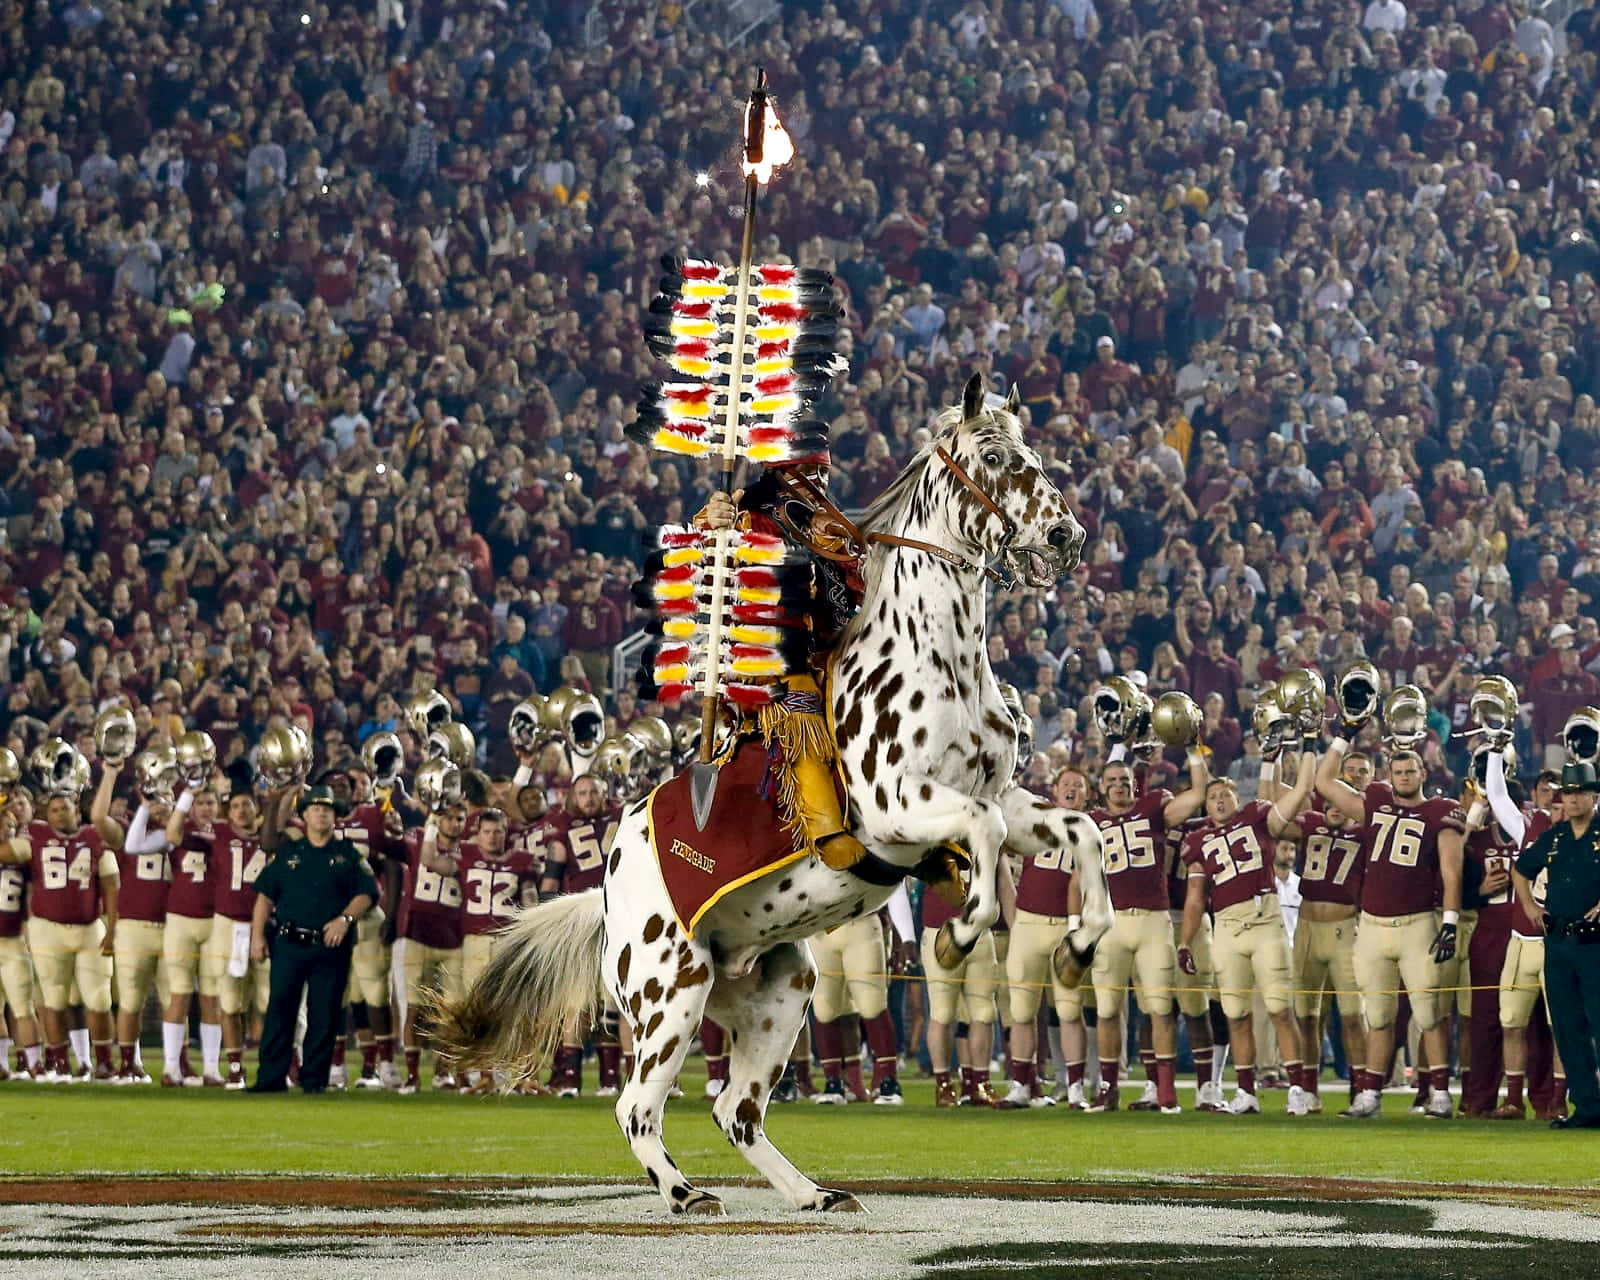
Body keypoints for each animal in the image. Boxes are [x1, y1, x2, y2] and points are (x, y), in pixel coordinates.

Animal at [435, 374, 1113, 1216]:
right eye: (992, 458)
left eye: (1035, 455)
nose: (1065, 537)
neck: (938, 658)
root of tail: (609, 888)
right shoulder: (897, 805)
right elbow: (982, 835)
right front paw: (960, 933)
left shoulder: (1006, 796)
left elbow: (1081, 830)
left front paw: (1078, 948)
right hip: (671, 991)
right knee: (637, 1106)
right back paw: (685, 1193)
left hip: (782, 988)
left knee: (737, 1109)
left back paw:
____
◆ TASK REQUIREMENTS
What this calls for is the material above set down exactly, pictures excluded.

◆ COMPLETED EXERCISE
Body keypoints for each animal in the image. Boxes are [x1, y1, x2, y2] and points are (x, y), in pixel coordinates.

Animal at [435, 374, 1113, 1216]:
right eye: (992, 458)
left eye: (1035, 455)
nose: (1065, 537)
neck: (938, 658)
root of tail: (609, 888)
right shoulder: (897, 805)
right elbow: (982, 835)
right front paw: (960, 933)
left shoulder: (1006, 796)
left elbow: (1081, 830)
left front paw: (1078, 948)
right hip: (671, 991)
right knee: (637, 1106)
right back paw: (685, 1193)
left hip: (782, 988)
left knee: (737, 1109)
left back paw:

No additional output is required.